## Given data
Content starts
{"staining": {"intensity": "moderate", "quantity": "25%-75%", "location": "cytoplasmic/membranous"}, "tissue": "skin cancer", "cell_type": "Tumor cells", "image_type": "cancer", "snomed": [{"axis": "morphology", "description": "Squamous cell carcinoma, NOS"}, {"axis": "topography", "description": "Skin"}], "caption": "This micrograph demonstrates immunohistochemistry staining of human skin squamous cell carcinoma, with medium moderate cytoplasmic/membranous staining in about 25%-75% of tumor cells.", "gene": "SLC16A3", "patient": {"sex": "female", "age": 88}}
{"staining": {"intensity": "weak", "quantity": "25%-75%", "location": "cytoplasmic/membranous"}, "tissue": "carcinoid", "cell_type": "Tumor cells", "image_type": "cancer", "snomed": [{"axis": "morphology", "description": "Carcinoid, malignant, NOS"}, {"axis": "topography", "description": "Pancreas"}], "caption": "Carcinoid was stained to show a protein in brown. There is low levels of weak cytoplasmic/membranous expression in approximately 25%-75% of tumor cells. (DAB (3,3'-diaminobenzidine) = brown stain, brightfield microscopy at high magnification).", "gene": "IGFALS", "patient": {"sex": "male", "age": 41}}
Content ends
Content starts
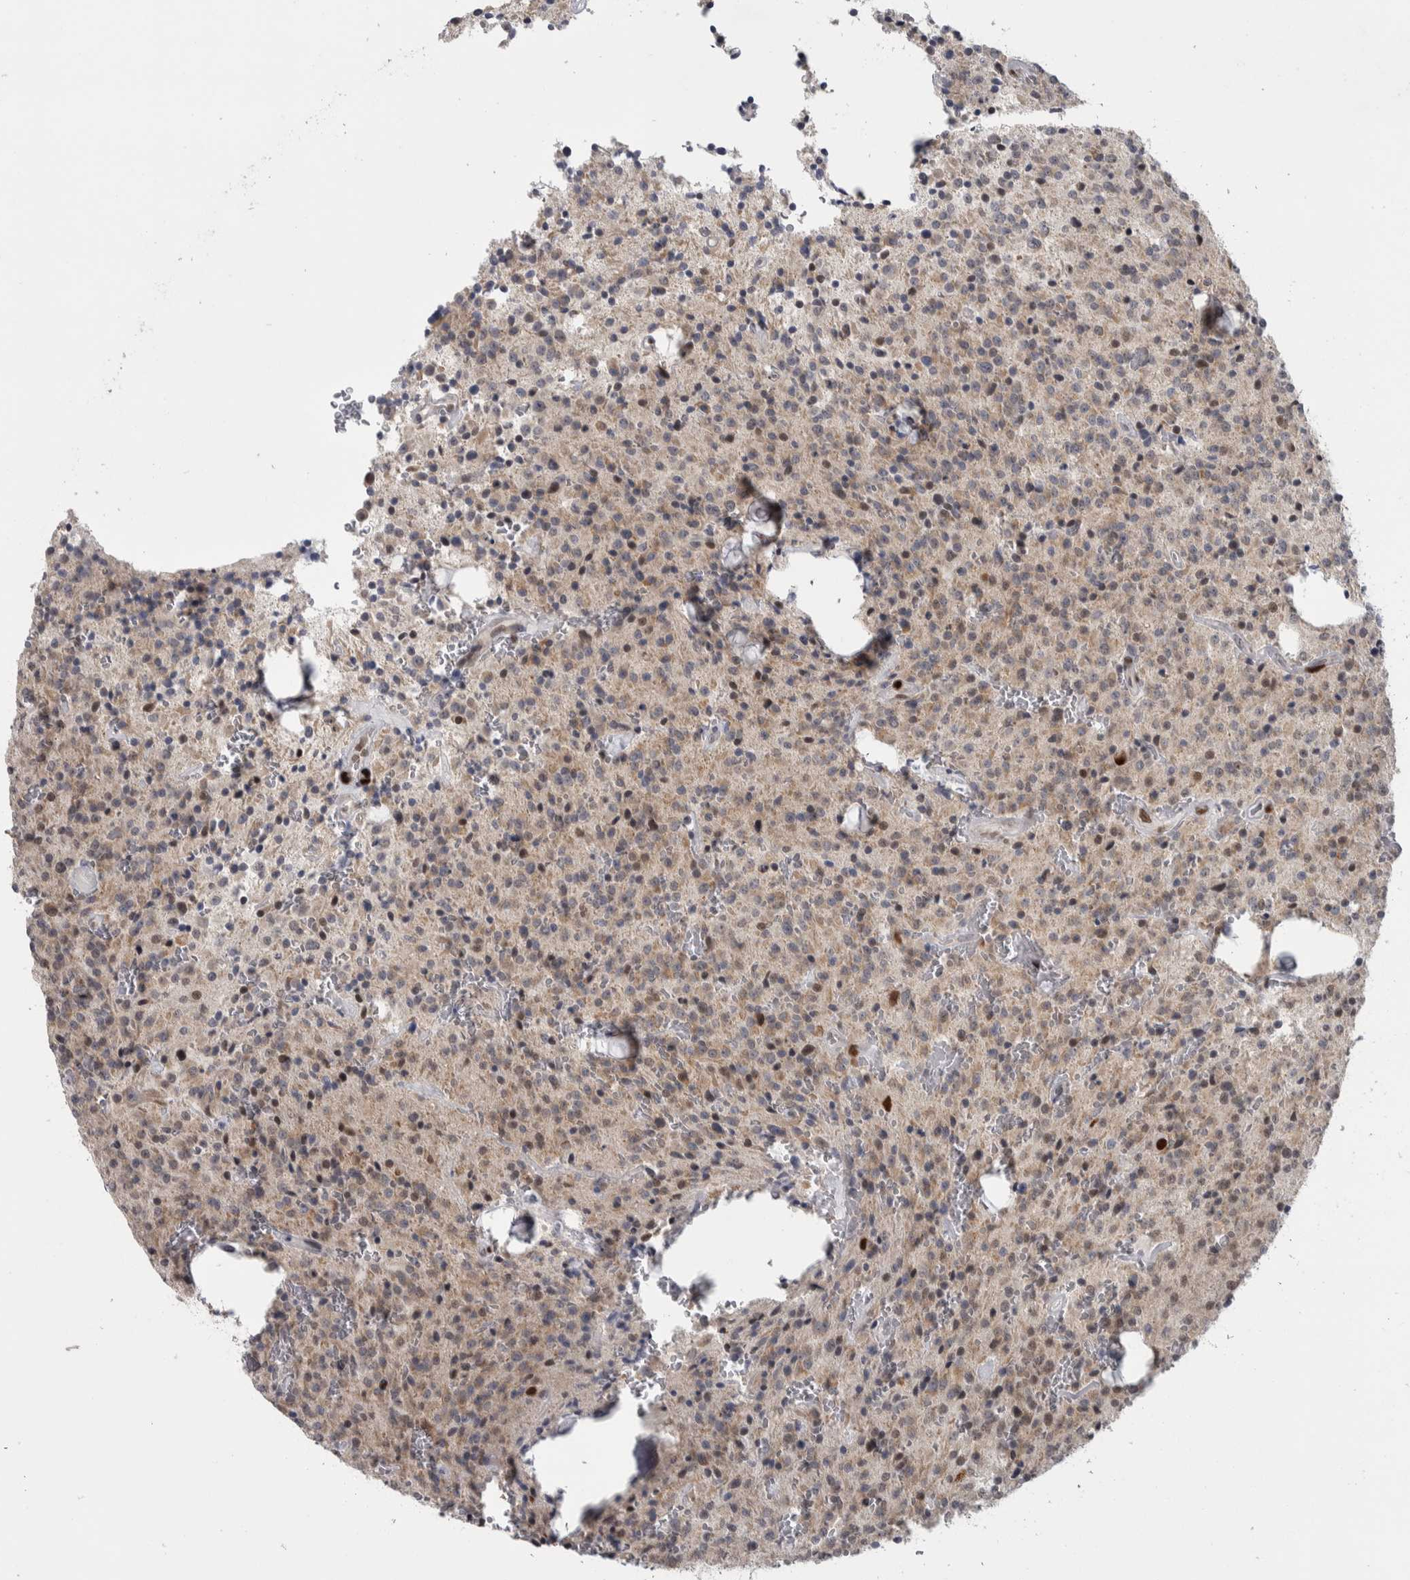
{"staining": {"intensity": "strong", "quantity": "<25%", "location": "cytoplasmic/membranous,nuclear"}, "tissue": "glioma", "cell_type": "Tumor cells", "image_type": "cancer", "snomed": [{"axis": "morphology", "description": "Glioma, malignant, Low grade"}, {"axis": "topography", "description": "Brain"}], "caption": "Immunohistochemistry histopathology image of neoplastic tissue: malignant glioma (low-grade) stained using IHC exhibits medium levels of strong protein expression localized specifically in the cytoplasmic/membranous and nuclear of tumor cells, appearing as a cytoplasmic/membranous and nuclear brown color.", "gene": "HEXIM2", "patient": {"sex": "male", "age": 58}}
Content ends
Content starts
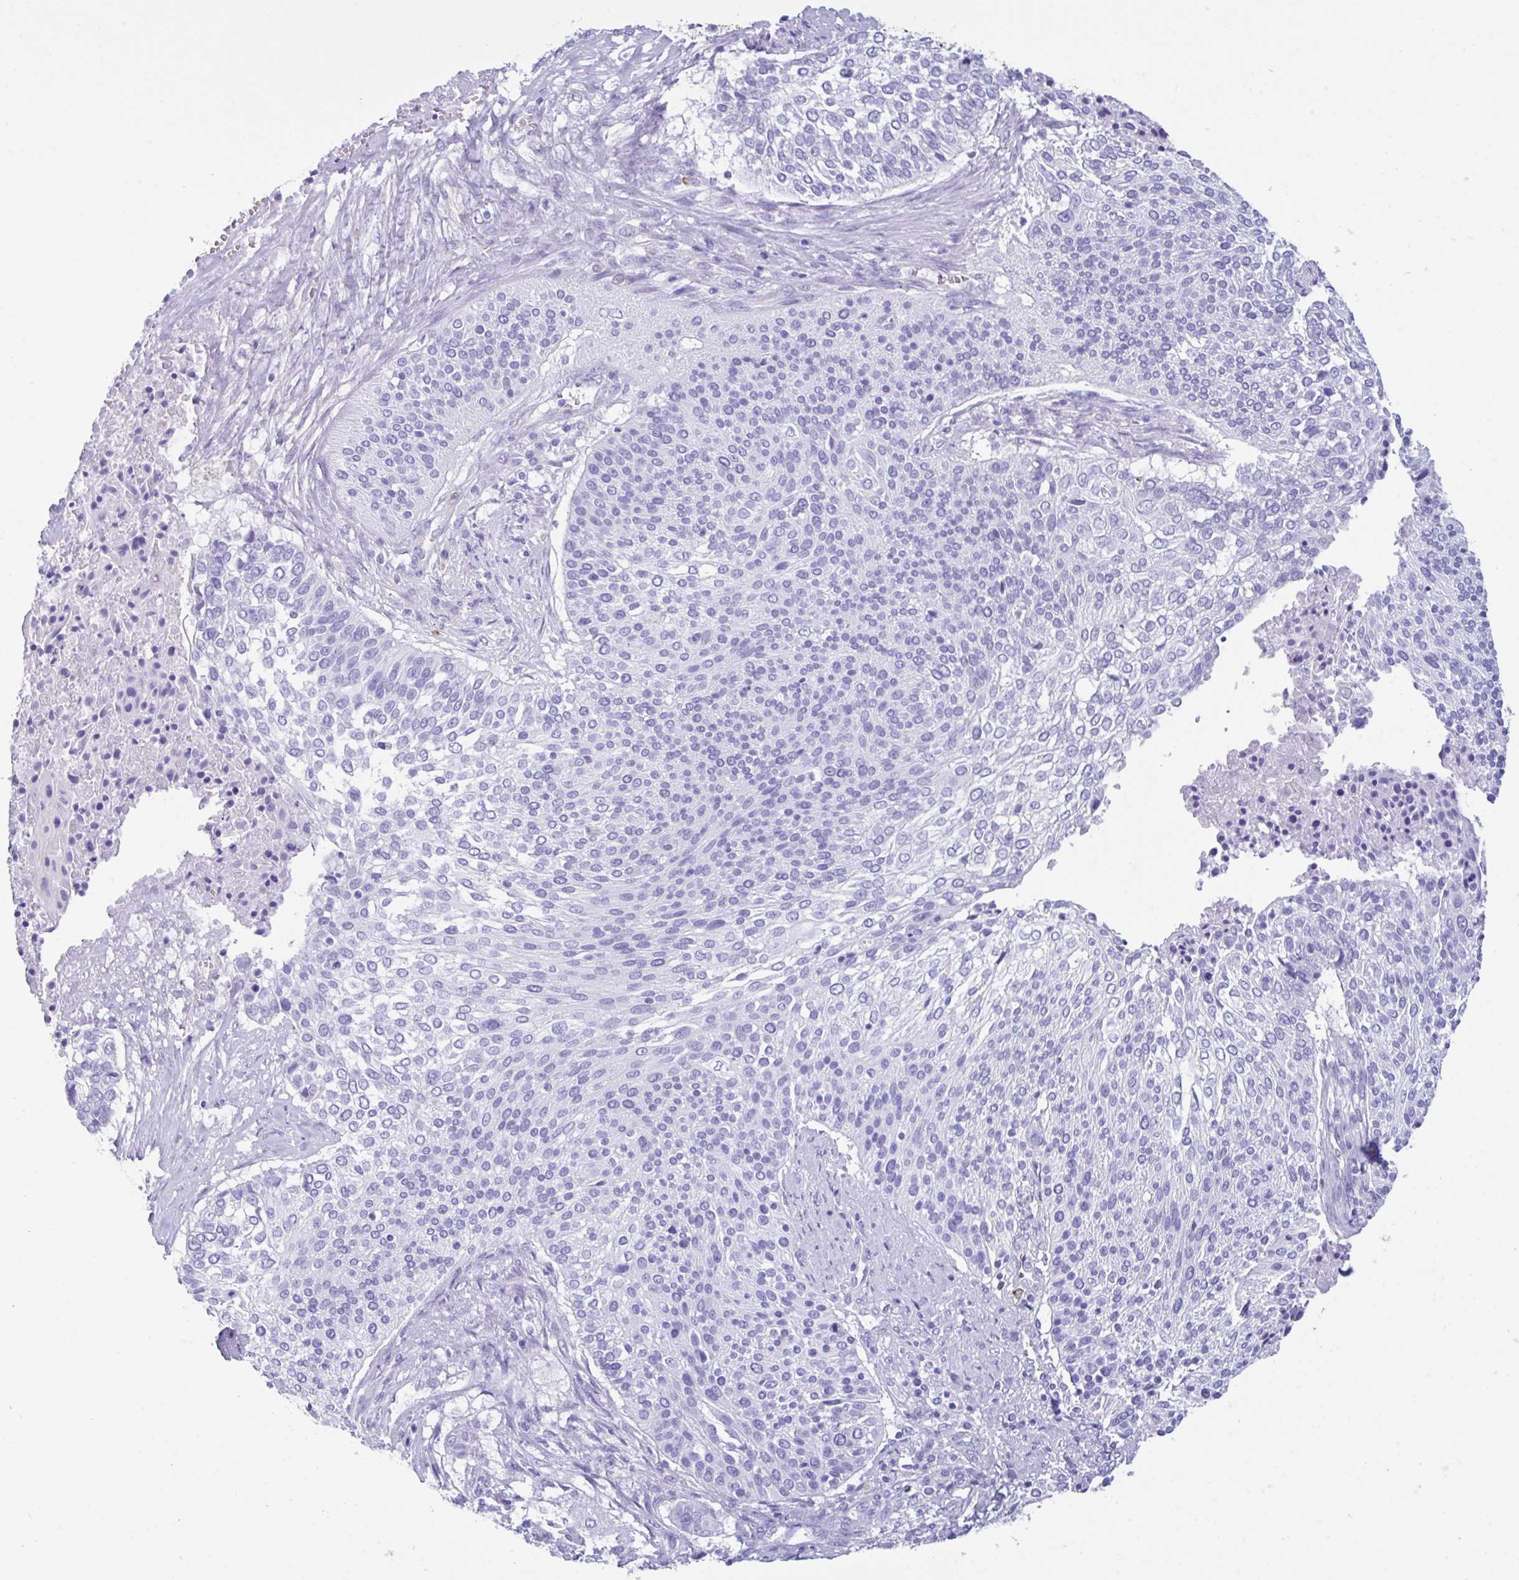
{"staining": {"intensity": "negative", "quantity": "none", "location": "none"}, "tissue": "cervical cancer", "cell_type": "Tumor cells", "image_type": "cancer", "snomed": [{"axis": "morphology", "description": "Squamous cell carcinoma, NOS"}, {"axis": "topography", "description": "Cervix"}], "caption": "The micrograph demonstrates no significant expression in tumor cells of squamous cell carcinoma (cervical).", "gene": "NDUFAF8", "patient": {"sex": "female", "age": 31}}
Content ends
## Exercise
Throughout the listing, how many lines contain the string "Squamous"? Give the number on its own.

## Completed exercise
2